Aspirina fora do prazo: posso continuar a tomar o medicamento?

by Corinna

Se a aspirina estiver fora do prazo, não deve continuar a tomá-la. Caso contrário, além de um efeito atenuado, poderá também ter de contar com outros riscos.

Aspirina vencida: estes são os riscos

A aspirina é um medicamento que pode ser tomado para aliviar dores leves a moderadas. Trata-se, portanto, de um analgésico. O princípio ativo ácido acetilsalicílico (AAS) também é antitérmico e anti-inflamatório. A aspirina é considerada «caducada» quando a data de validade indicada na embalagem foi ultrapassada.

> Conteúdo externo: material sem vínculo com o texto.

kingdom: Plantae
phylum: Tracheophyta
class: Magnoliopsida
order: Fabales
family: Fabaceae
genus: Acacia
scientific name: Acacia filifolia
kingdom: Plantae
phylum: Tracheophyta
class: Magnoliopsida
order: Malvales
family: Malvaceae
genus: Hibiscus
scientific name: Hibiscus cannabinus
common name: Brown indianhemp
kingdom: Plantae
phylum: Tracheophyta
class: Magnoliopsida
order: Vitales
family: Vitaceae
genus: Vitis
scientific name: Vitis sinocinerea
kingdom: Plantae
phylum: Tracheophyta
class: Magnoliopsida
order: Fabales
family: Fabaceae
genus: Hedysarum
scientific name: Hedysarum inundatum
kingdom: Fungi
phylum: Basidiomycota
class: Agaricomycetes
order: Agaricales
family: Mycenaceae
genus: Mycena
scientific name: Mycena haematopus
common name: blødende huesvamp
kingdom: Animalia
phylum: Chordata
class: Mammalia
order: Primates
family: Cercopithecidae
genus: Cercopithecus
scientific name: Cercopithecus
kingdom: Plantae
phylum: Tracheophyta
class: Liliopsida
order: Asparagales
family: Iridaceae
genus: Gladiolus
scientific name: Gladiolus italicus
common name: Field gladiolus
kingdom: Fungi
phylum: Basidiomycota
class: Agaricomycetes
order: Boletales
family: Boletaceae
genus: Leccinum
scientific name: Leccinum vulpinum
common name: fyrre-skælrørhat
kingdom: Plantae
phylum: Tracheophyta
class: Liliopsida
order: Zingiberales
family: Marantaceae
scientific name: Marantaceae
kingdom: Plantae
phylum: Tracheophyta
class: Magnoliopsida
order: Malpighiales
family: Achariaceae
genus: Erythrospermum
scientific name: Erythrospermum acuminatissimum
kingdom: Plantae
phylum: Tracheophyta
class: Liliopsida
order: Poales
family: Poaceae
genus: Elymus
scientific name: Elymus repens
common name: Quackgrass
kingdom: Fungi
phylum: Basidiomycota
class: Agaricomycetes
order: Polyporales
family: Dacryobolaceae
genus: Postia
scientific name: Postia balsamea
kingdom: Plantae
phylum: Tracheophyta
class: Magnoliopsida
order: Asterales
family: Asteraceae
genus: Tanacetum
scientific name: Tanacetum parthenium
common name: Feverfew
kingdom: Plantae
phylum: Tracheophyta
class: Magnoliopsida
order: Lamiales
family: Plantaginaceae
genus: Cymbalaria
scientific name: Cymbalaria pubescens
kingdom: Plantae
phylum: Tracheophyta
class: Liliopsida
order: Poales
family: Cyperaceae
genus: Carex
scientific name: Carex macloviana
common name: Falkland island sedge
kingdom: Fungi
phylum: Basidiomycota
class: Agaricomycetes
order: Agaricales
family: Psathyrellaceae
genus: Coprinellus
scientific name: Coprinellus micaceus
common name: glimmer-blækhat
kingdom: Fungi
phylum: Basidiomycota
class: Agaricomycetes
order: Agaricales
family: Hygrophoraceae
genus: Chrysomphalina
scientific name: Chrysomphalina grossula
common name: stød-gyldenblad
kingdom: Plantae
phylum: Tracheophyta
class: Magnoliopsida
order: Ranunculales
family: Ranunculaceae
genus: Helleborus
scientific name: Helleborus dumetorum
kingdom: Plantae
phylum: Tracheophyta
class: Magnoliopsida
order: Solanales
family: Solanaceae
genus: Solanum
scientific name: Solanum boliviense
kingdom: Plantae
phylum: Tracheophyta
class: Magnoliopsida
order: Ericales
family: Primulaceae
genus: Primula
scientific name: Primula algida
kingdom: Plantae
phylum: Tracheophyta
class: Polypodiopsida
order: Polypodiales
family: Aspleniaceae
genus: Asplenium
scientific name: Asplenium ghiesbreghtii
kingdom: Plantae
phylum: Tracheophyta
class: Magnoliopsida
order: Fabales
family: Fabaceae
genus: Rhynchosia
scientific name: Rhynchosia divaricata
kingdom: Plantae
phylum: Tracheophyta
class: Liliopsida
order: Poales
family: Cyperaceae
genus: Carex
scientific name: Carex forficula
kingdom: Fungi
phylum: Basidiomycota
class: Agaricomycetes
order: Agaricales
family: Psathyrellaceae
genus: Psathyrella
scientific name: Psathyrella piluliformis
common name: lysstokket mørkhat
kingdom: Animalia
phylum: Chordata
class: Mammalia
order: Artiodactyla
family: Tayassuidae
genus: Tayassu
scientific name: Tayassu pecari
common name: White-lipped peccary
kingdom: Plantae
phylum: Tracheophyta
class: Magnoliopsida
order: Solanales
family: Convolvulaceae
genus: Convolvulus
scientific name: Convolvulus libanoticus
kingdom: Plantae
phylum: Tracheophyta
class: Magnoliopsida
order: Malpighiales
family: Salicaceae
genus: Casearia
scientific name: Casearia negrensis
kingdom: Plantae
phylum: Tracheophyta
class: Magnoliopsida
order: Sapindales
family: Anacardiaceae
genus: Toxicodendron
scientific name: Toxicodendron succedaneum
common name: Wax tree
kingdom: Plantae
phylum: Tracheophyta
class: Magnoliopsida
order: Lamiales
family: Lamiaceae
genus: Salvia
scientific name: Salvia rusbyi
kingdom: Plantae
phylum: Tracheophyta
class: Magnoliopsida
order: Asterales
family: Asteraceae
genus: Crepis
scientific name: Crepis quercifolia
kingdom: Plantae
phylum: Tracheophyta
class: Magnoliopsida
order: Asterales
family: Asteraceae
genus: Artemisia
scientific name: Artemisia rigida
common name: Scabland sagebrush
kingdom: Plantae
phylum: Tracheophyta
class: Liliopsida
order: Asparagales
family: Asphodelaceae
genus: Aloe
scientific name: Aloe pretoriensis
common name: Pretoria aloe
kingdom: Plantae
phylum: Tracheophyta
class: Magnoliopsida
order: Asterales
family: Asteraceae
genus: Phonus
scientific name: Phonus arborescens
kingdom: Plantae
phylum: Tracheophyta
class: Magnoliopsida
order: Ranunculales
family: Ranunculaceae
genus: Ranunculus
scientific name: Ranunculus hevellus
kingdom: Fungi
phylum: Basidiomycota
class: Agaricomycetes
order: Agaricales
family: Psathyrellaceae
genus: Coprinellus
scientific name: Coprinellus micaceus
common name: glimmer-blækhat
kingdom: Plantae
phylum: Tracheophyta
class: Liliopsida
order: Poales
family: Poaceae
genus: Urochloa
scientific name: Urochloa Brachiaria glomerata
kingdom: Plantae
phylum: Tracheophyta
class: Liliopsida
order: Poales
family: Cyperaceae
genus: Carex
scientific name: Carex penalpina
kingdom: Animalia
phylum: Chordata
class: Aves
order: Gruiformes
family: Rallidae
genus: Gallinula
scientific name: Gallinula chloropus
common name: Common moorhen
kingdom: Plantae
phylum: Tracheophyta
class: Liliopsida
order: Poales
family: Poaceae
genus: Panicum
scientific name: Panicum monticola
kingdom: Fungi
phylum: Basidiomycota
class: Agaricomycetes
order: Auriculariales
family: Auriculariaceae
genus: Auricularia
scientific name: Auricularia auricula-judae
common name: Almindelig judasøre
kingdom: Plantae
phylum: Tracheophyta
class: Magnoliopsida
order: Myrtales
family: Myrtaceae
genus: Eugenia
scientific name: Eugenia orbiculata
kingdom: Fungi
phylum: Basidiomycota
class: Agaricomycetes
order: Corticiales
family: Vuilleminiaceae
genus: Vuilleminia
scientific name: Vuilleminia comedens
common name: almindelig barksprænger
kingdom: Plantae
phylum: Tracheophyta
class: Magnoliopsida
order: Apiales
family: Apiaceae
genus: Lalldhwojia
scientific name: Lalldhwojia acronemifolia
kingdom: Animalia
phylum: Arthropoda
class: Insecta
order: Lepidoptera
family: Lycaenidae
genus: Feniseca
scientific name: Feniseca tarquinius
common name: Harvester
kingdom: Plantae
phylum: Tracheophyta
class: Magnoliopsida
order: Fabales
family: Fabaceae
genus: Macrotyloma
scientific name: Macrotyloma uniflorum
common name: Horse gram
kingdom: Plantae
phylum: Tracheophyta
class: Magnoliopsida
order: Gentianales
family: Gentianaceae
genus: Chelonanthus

  • Tomar aspirina após essa data não é totalmente seguro. Não só o efeito completo pode não ocorrer, como o princípio ativo se degrada ou sofre alterações químicas com o tempo.
  • Ao mesmo tempo, essa alteração pode causar efeitos secundários indesejáveis, como irritação da mucosa gástrica, náuseas ou, no caso de comprimidos danificados, até mesmo reações alérgicas. Isto é particularmente crítico em grupos de risco.
  • A própria Bayer recomenda armazenar a aspirina a uma temperatura inferior a 30 graus para garantir a sua eficácia. Recomenda também não tomar aspirina fora do prazo de validade. Para que a aspirina se mantenha até à data de validade indicada, deve armazená-la não só num local fresco, mas também seco e protegido da luz, idealmente na embalagem original. A casa de banho não é adequada, uma vez que muitas vezes tem uma humidade elevada, tal como a cozinha, devido às variações de temperatura.
  • A razão: com o tempo, especialmente quando a aspirina fica húmida, o seu AAS decompõe-se em ácido salicílico e ácido acético. A salicina é, por si só, um analgésico leve. O ácido acético pode causar náuseas. Se estiver com ressaca, é melhor ficar longe da aspirina vencida.
  • Curiosidade: a salicina do composto AAS também é encontrada na secreção das glândulas anais dos castores, chamada castoréum.
  • Os fabricantes têm, naturalmente, de garantir que os seus medicamentos mantêm a sua eficácia total quando armazenados corretamente até à data de validade. No entanto, é conveniente para eles que sejam comprados mais medicamentos do que os que são utilizados — para que não tenha de usar todo o produto, deitá-lo fora e comprar outro novo. Como o estado da investigação e a maturidade do mercado dos medicamentos estão em constante mudança, também é comum não indicar uma data de validade superior a 5 anos.
  • Nota importante: A nossa dica prática não substitui a consulta com um farmacêutico ou médico. Ao tomar medicamentos, está a agir por sua própria conta e risco.
  • Após a abertura, o prazo de validade é significativamente reduzido, mesmo que a data na embalagem ainda esteja no futuro.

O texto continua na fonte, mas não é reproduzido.